(Saved entries)
>>>

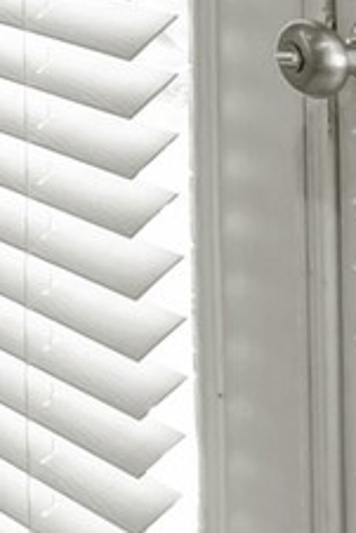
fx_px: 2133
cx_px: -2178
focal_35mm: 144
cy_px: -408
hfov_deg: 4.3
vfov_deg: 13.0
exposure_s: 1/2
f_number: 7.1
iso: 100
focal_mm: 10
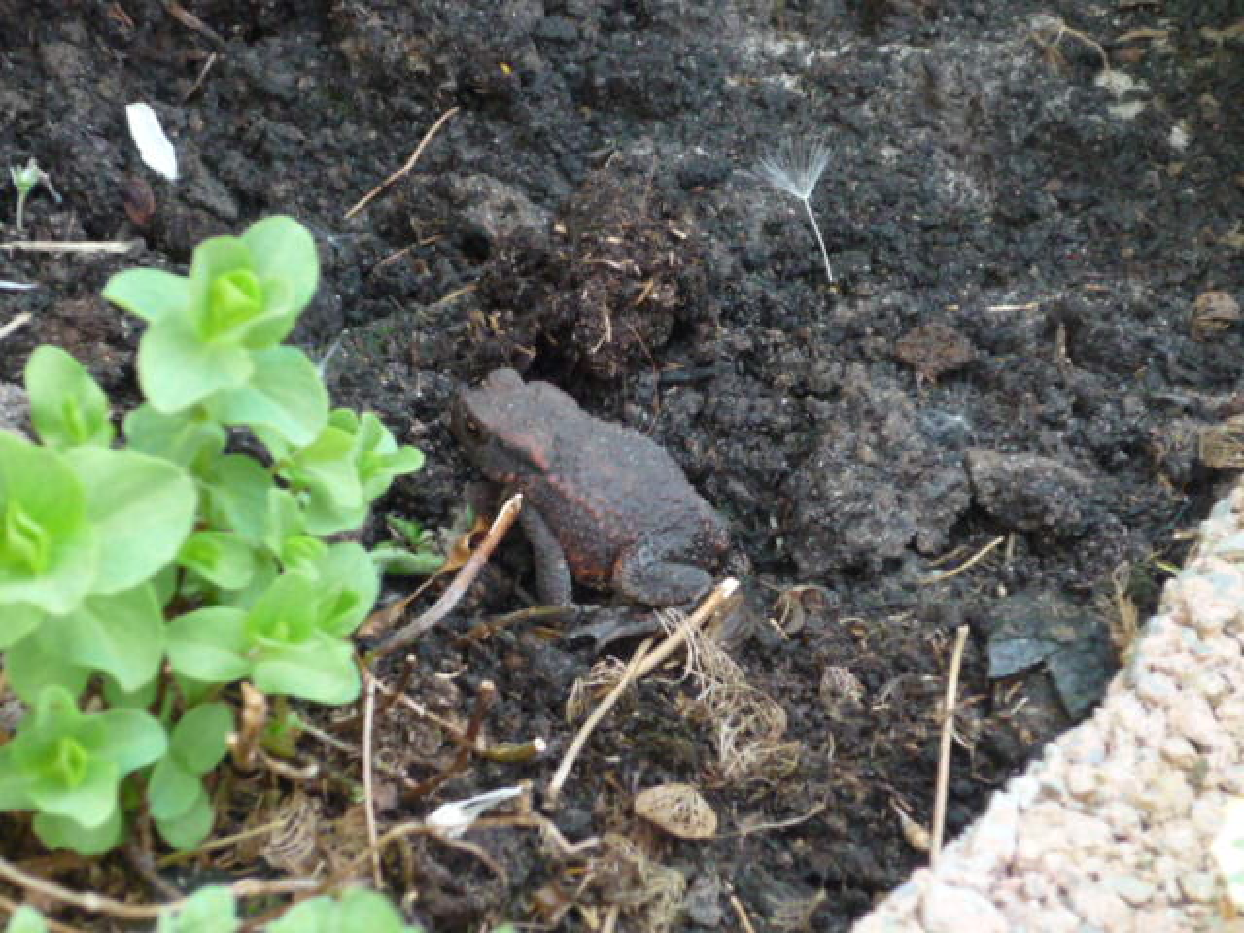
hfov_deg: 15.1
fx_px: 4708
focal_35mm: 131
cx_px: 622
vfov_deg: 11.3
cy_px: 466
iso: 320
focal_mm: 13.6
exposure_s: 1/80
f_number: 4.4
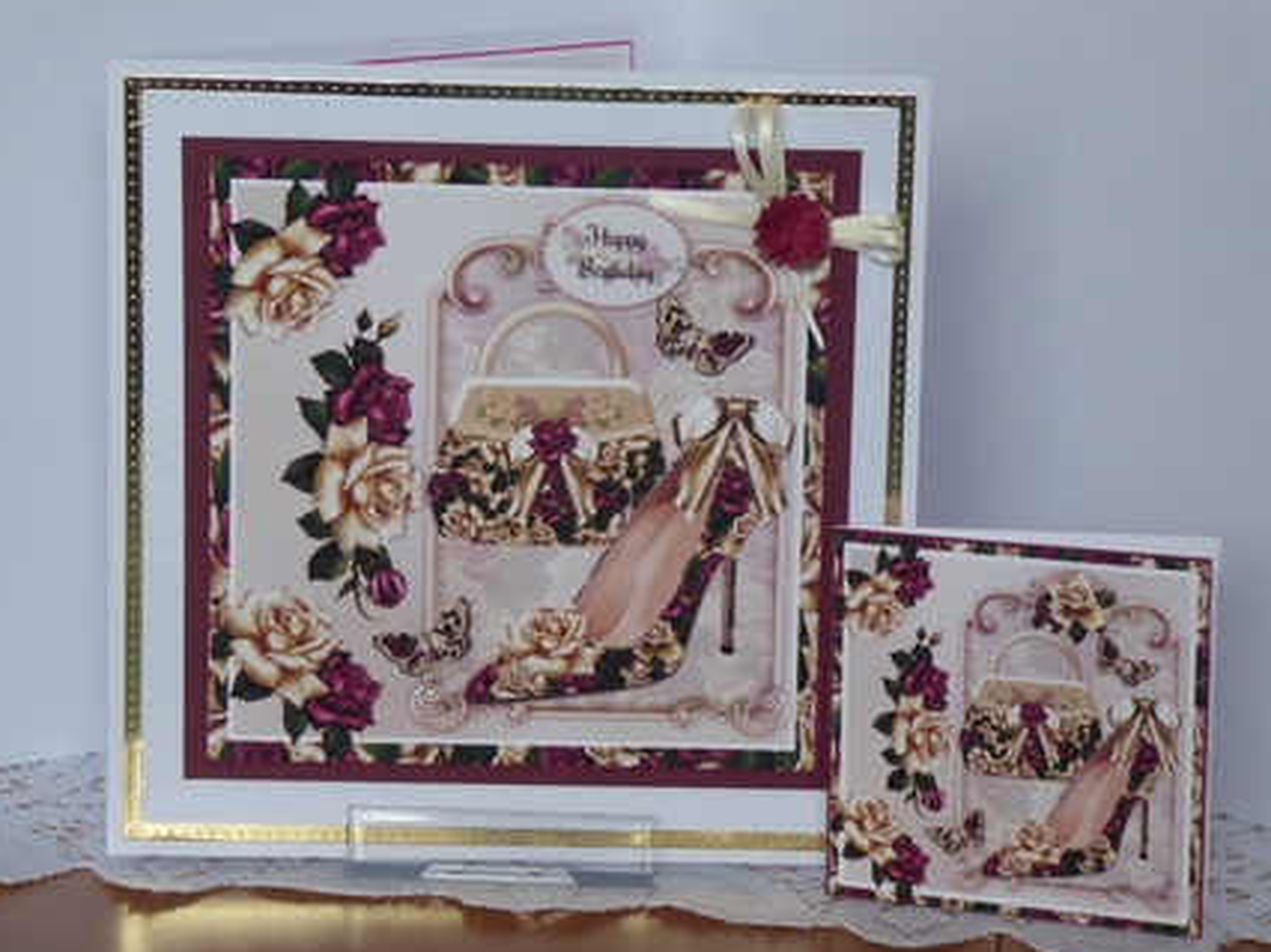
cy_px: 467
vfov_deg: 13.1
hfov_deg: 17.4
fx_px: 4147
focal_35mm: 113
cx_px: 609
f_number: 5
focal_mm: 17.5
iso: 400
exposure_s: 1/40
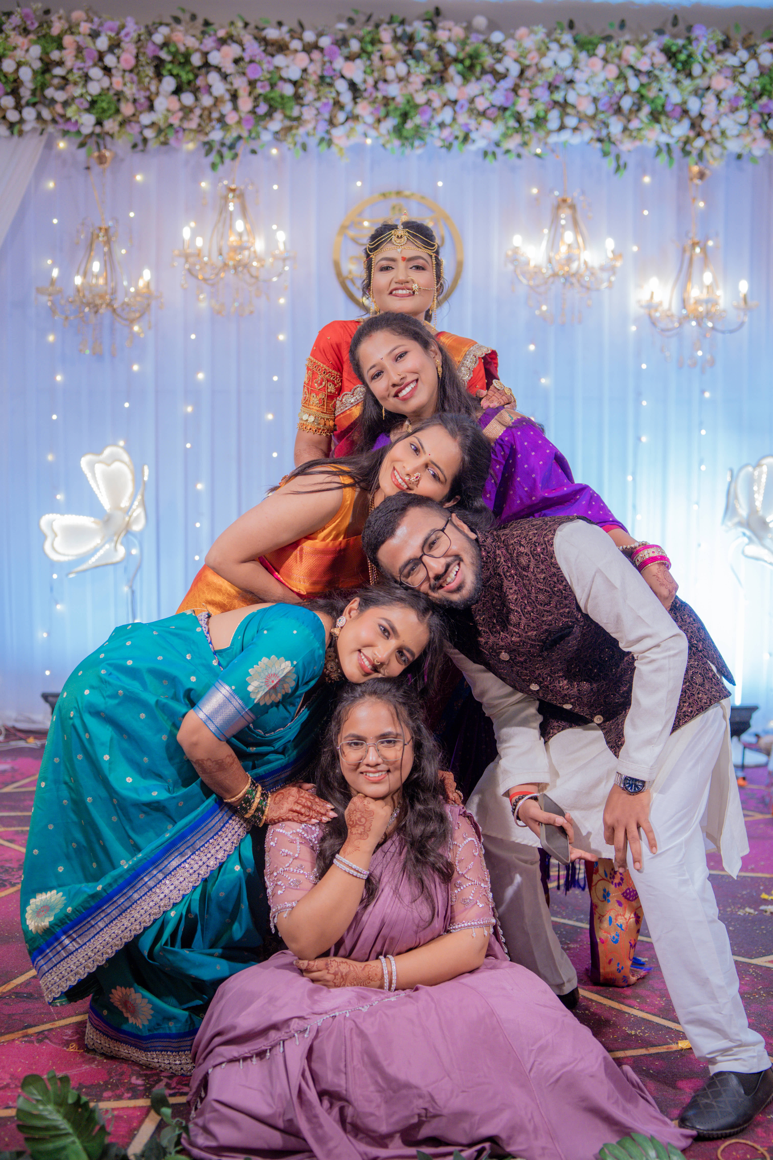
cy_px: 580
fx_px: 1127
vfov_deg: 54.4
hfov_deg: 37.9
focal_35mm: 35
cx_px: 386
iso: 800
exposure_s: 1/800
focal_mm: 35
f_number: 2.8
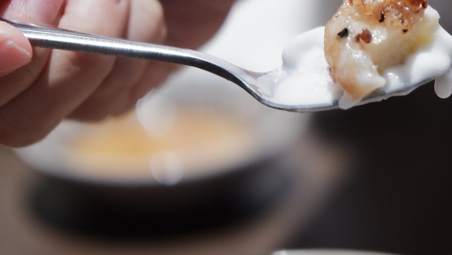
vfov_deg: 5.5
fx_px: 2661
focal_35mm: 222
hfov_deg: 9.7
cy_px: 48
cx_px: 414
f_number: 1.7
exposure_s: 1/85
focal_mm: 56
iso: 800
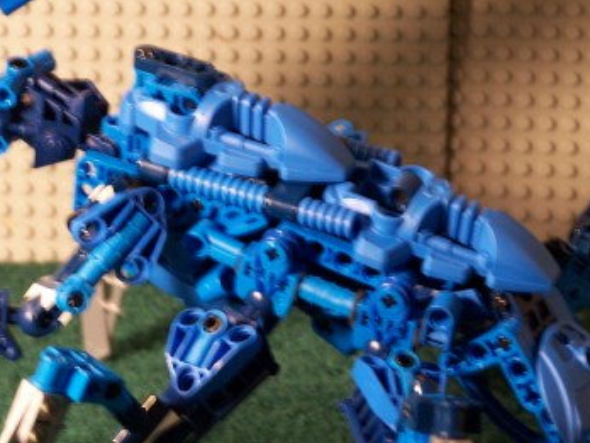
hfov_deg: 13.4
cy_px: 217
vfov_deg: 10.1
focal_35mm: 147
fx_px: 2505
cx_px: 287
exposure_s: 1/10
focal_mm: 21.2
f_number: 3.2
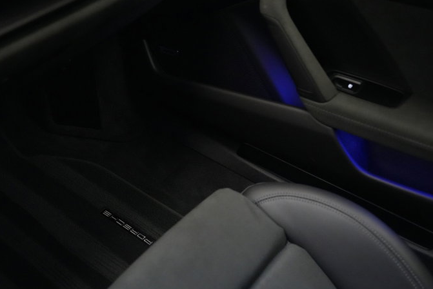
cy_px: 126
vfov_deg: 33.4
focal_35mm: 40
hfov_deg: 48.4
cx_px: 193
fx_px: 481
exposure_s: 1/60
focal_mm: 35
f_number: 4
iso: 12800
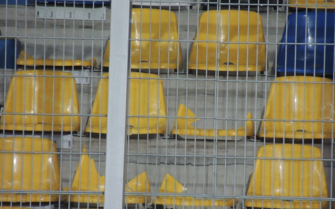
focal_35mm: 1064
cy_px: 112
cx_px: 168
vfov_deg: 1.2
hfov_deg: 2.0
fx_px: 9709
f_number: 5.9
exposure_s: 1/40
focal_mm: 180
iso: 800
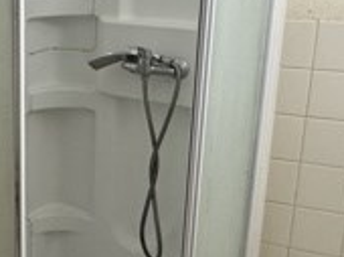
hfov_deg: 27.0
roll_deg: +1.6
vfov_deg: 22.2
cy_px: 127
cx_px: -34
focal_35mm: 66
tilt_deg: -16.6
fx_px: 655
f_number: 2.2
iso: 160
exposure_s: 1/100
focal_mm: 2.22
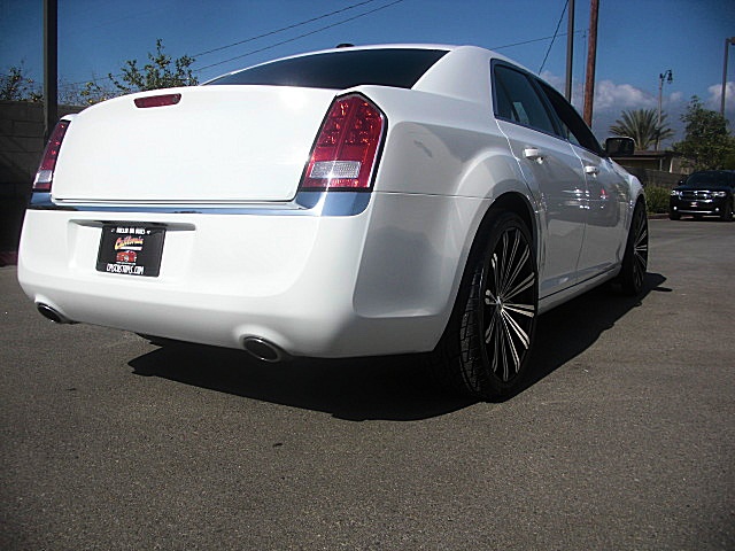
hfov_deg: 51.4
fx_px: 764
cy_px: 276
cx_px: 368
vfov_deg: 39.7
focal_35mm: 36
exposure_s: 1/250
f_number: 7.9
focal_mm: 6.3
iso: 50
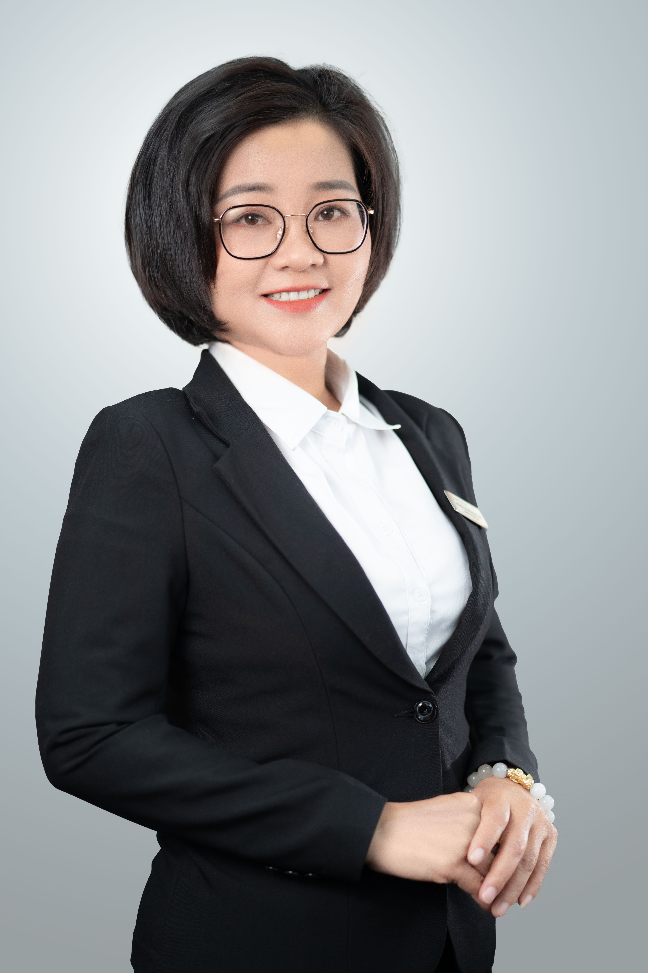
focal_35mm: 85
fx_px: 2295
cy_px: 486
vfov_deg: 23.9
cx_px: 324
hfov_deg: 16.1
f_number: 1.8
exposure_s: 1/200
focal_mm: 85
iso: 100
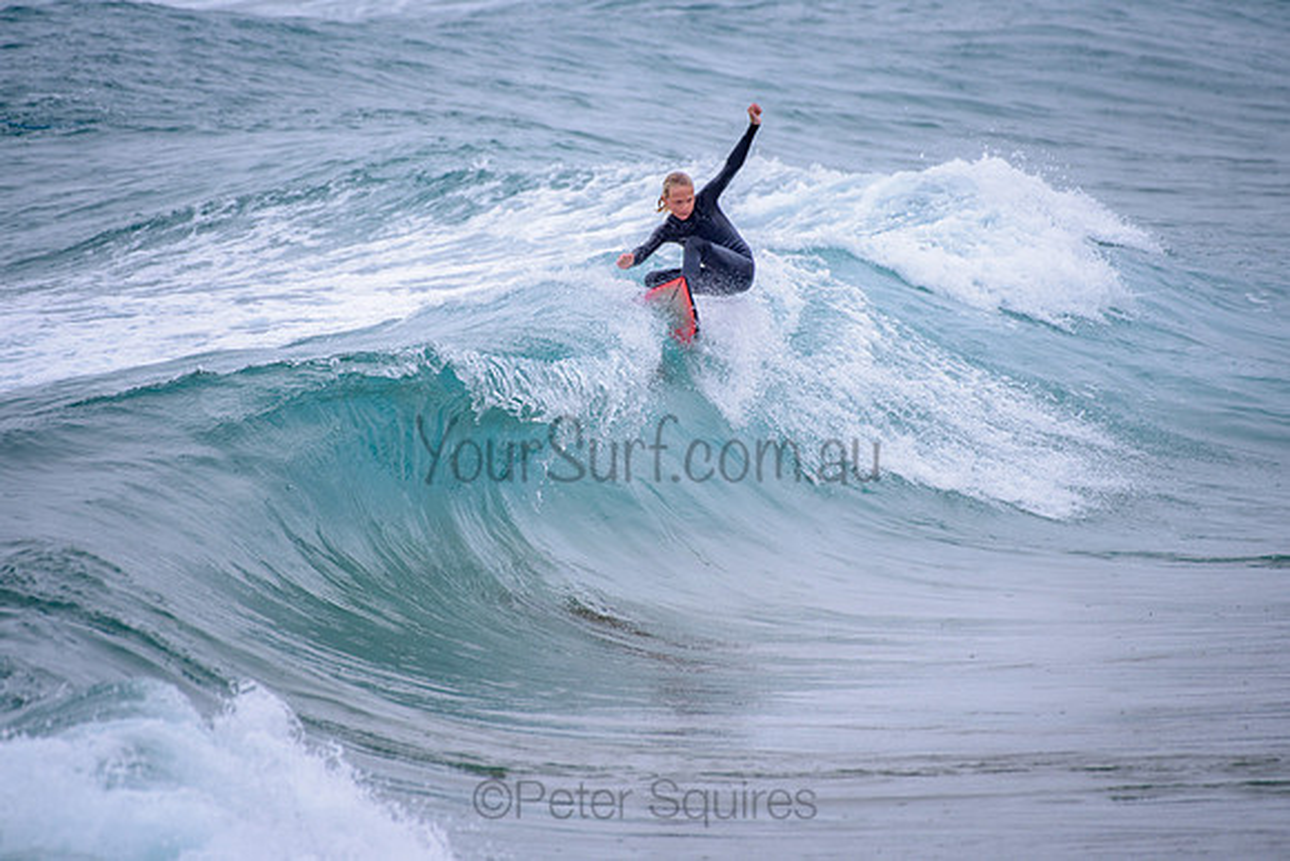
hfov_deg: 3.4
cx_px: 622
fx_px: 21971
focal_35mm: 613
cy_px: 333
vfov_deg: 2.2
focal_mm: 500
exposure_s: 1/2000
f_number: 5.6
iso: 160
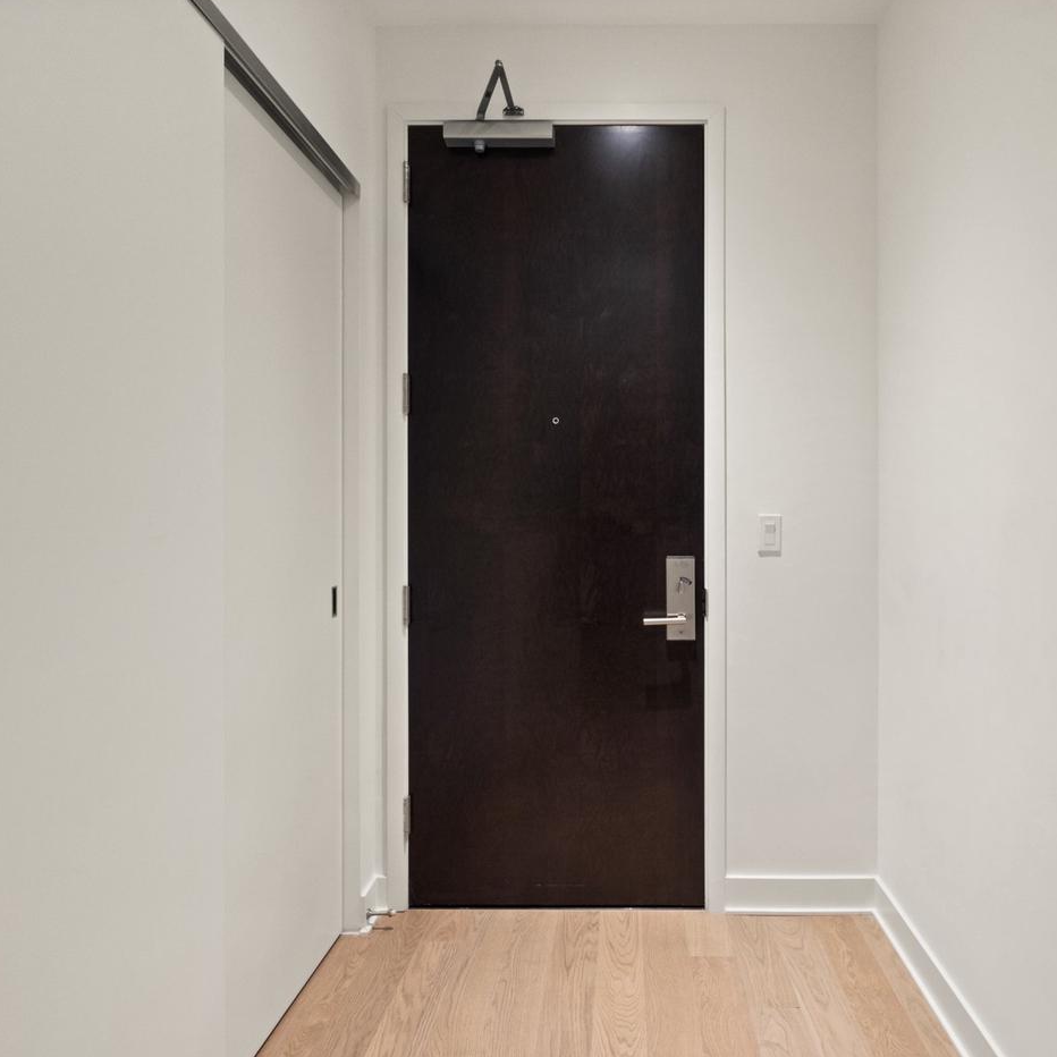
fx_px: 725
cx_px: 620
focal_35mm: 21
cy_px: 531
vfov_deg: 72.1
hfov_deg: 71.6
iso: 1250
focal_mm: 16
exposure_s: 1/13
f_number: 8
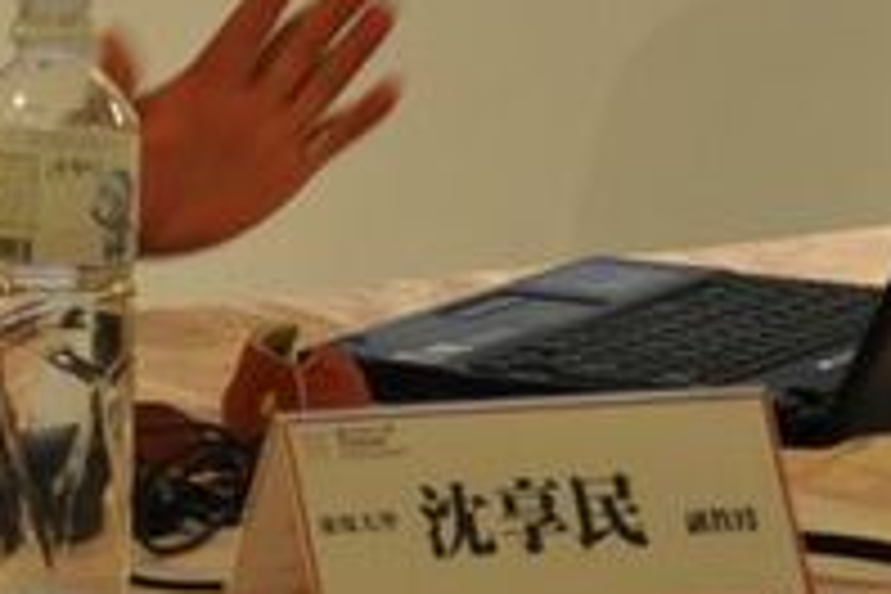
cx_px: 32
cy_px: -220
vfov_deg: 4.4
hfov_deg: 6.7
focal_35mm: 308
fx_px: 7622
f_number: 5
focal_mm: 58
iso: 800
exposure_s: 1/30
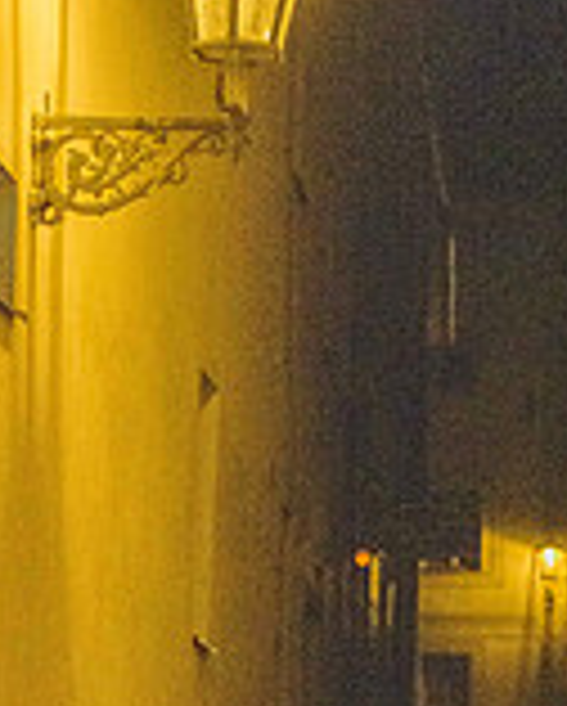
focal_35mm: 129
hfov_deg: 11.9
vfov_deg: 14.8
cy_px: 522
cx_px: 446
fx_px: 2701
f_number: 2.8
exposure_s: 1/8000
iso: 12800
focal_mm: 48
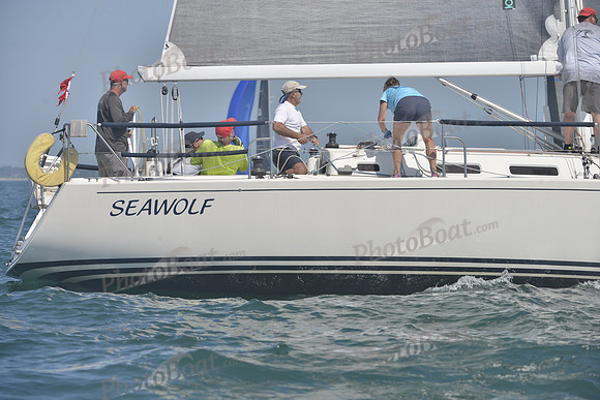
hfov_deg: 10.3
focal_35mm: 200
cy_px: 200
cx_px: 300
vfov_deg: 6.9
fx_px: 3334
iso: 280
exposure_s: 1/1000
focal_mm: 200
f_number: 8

<<<

• **Task goal**
Exactly as written, reproduce the lines from the one containing "f_number: 7.9" through the last line of the entries above, and leave every picture out.

• **Problem solution**
f_number: 7.9
focal_mm: 6.3
iso: 50
focal_35mm: 85
fx_px: 2295
cy_px: 486
vfov_deg: 23.9
cx_px: 324
hfov_deg: 16.1
f_number: 1.8
exposure_s: 1/200
focal_mm: 85
iso: 100
hfov_deg: 3.4
cx_px: 622
fx_px: 21971
focal_35mm: 613
cy_px: 333
vfov_deg: 2.2
focal_mm: 500
exposure_s: 1/2000
f_number: 5.6
iso: 160
fx_px: 725
cx_px: 620
focal_35mm: 21
cy_px: 531
vfov_deg: 72.1
hfov_deg: 71.6
iso: 1250
focal_mm: 16
exposure_s: 1/13
f_number: 8
cx_px: 32
cy_px: -220
vfov_deg: 4.4
hfov_deg: 6.7
focal_35mm: 308
fx_px: 7622
f_number: 5
focal_mm: 58
iso: 800
exposure_s: 1/30
focal_35mm: 129
hfov_deg: 11.9
vfov_deg: 14.8
cy_px: 522
cx_px: 446
fx_px: 2701
f_number: 2.8
exposure_s: 1/8000
iso: 12800
focal_mm: 48
hfov_deg: 10.3
focal_35mm: 200
cy_px: 200
cx_px: 300
vfov_deg: 6.9
fx_px: 3334
iso: 280
exposure_s: 1/1000
focal_mm: 200
f_number: 8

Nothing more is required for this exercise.